##### TEXT PASSAGE #####
Local authority children’s services are ill-prepared to deal with the challenges posed by the coronavirus lockdown, a group of children’s charities have warned.
Years of under-investment have resulted in children’s services fire-fighting and unprepared for the “torrent of extra challenges” posed by COVID-19, analysis by Barnardo’s. Action for Children, The Children’s Society, NSPCC and the National Children’s Bureau has found.
Barnardo’s Chief Executive Javed Khan said: “We have long warned about the 'perfect storm' facing children's social care, and the gap between demand and resource will widen further as a result of coronavirus.
"Even before the lockdown children were facing growing challenges, from knife crime and gangs, to cyberbullying and online grooming. Now there is a new wave of ‘hidden’ children, falling into poverty, experiencing domestic abuse and tipping the existing crisis in mental health into catastrophe.
“We know there will be a massive increase in demand for support, with the effects of the pandemic felt for years to come. But the overstretched system cannot cope, and the government must step in to fund vital early intervention services, so families get the help they need before reaching crisis point.
#####
COMPLETE THE FOLLOWING -
• a. In the text on children's services and the coronavirus lockdown, who is named as Barnardo's Chief Executive?
• b. Pick up the text on children's services and the coronavirus lockdown after its last sentence and carry it forward.
##### DATA #####
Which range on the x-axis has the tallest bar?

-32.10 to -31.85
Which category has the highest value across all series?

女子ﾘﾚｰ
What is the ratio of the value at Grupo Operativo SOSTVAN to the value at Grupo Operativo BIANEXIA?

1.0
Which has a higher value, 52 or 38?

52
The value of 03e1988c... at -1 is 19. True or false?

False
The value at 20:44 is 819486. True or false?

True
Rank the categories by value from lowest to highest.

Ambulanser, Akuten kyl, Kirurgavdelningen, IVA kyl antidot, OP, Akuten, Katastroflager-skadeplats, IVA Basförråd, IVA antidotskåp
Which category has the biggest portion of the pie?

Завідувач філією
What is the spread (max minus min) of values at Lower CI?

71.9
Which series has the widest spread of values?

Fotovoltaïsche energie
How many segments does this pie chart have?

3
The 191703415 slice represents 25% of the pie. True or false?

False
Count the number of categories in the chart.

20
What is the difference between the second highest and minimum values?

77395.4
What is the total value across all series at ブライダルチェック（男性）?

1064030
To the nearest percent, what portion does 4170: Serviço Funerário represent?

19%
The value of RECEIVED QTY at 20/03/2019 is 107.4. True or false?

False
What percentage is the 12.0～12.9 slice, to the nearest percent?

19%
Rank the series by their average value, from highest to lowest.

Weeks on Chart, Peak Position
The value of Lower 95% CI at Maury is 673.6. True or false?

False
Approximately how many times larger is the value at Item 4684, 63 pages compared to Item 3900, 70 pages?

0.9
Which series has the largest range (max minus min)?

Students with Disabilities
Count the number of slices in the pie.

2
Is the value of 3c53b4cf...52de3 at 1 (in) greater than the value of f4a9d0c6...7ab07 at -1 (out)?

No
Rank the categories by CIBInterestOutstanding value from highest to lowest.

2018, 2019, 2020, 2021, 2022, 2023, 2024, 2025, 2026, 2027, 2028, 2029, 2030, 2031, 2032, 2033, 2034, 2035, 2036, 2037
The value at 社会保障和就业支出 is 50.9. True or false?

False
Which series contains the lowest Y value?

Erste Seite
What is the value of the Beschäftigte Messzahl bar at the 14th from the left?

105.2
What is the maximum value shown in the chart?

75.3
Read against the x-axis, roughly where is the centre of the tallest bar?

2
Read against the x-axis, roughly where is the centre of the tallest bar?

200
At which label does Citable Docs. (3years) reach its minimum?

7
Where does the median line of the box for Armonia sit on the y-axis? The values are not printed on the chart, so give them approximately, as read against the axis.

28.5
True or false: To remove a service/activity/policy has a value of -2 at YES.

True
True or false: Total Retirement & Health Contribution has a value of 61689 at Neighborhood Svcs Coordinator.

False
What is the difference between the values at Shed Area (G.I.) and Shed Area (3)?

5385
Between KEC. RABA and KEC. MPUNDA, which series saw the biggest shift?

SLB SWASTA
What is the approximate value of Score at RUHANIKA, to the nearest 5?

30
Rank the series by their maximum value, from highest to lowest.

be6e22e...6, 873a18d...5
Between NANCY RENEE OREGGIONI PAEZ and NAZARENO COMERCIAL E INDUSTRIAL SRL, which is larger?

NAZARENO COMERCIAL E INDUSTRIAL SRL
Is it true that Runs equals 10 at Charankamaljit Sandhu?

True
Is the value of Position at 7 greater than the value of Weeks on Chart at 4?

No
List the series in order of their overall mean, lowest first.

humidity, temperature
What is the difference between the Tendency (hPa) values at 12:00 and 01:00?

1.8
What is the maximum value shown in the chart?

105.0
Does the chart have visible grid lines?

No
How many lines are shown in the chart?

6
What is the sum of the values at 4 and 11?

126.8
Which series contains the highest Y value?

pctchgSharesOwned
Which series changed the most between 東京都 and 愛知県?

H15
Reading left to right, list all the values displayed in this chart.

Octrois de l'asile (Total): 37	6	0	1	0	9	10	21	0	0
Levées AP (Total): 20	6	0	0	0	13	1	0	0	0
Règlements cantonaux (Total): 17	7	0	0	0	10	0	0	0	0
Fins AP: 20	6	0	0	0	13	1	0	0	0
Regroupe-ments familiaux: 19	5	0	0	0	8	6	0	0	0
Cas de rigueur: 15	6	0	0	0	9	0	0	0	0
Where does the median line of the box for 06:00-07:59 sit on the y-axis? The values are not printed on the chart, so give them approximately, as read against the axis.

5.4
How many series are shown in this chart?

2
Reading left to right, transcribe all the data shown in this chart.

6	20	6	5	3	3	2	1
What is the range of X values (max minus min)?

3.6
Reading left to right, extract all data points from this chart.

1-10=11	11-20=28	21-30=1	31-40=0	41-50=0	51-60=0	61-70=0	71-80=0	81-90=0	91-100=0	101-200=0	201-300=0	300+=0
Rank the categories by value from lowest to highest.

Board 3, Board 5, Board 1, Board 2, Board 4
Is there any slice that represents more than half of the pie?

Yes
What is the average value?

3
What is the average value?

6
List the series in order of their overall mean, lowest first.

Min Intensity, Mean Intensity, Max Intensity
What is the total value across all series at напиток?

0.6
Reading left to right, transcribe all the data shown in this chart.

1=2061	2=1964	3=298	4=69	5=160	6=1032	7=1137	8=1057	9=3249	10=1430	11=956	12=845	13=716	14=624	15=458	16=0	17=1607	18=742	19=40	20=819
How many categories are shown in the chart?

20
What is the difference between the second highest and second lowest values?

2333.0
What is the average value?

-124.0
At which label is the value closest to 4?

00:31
#####
PER-TASK ANSWERS -
• a. Javed Khan

• b.
“But it is not simply about money - we need to spend resources wisely. This is why Barnardo’s is taking a radical new approach - working with national and local partners and investing our own resource to co-design and deliver services that change children’s lives, and the system around them, for the better,” he added.
Years of under-funding for children’s services budgets has meant that councils can only get involved when families have reached crisis point and need expensive intervention such as taking into care while preventive work has been forced to take a back seat.
The charities warn that children’s services are in a Catch 22 situation because, while they know the best long-term option is to invest in early intervention services, like children’s centres and youth workers, they cannot afford to do this. Instead they are spending a greater proportion of available funding on children in crisis.
However, with a “crippling spike” in demand expected, as the true extent of the devastation caused by the pandemic becomes apparent, children’s charities are deeply concerned how these already overstretched services will cope after the coronavirus crisis.
The charities fear that there are many children and families, ‘hidden’ from the view of professionals during the lockdown, who could slip through the cracks and reach crisis point before any intervention is provided.
Available funding for children’s services has fallen by £2.2 billion between 2010/11 and 2018/19 meaning councils cannot afford early intervention services, meaning that spending on early help has fallen by almost half (46%) during this period.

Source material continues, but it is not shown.